Faltava-lhe estrear como poeta em livro. Em 22 de janeiro de 1956, o Diario de Pernambuco noticiou: “César Leal publicará este ano Invenções da noite menor, em edição limitada para subscritores.” O livro terminou saindo no ano seguinte, sob o selo da Editorial Argo. Por trás da marca mitológica estava o próprio autor. Teve várias críticas favoráveis, como a de Marco-Aurélio de Alcântara: “A impressão que se tem da leitura de Invenções da noite menor (livro I) é a de um artista que expressa uma angústia existencial do tipo que Sartre caracterizou em Antonio Roquentin”. Mas nenhuma divulgada naquele tempo foi mais certeira do que a opinião do jornalista Aníbal Fernandes:

“O poeta César Leal fez-se editor de si mesmo: ele mesmo desenhou a capa do seu livro Invenções da noite menor, ele mesmo escolheu os tipos, ele mesmo criou uma editora, que pode, por sua vez, editar outros poetas. César Leal é amigo de outros poetas: e fugindo à regra de que o nosso maior inimigo é o oficial do mesmo ofício, dedica o seu livro a nada menos de sete poetas e artistas. Isso quer dizer que ele tem uma capacidade de admiração, que lava a sua alma da peçonha.

“Esse poeta, que nasceu no Ceará, e andou pelas Alterosas, penso que acabará no Recife, onde se fixou, para trabalhar num ramo, que às vezes, a rigor, nada tem de poético, mas outras vezes oferece margem a aventura: reportagem.

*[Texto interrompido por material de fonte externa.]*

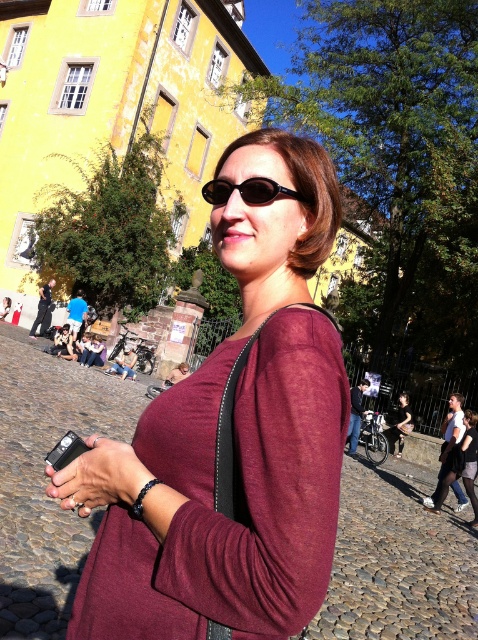
Question: Which point is farther to the camera?

Choices:
 (A) burgundy fabric shirt at center
 (B) black plastic sunglasses at center
 (C) matte black dress at center
 (D) matte black camera at center

Answer: (C)

Question: Does matte black jacket at center appear on the right side of matte black camera at center?

Choices:
 (A) no
 (B) yes

Answer: (B)

Question: Based on their relative distances, which object is nearer to the black leather pants at lower right?

Choices:
 (A) matte black camera at center
 (B) matte black dress at center
 (C) matte black jacket at center

Answer: (A)

Question: Which is nearer to the matte black dress at center?

Choices:
 (A) black plastic sunglasses at center
 (B) matte black camera at center
 (C) matte black phone at center
 (D) black leather pants at lower right

Answer: (B)

Question: Can you confirm if matte black phone at center is thinner than matte black dress at center?

Choices:
 (A) no
 (B) yes

Answer: (B)

Question: Can you confirm if matte black phone at center is bigger than matte black camera at center?

Choices:
 (A) yes
 (B) no

Answer: (B)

“Do Recife não fala; parece que a cidade ainda não o penetrou; mas nos ‘Quatro poemas rurais’ falam das ruínas de Belmonte; das vacas de Belmonte; dos currais de Belmonte e das ruínas do açude. Isso tanto pode aplicar-se a Belmonte, quanto a qualquer outro cenário parecido. Nesse ponto, Belmonte deixa de ser um motivo regional, para ser universal.

“Não é César Leal um poeta que se agarre a esses temas; por isso é o que se pode chamar de menos folclórico possível. Ele mesmo diz, num de seus ‘Sonetos acrobáticos’, que o seu pensamento é pluma, que o liberta do fácil; que lhe possa prender a voz. Para ele, poema sem mistério é prosa pura. Prefere assim os vales abstratos; os negros veleiros, carregados de lágrimas; os abismos de âmbar da noite.

“Com o seu ar meio distante e distraído, o seu olho estrábico e a sua voz mansa, César Leal é um poeta que o Recife incorporou ao seu patrimônio. Mas o que nele sobreleva é sempre universal; o regional, nunca.”

Também muito exato é Mauro Mota quando afirma:

“O Recife habituou-se tanto a conhecer César Leal, com as suas esquivanças e as suas neuroses, que ainda não tomou todas as dimensões da importância dele.”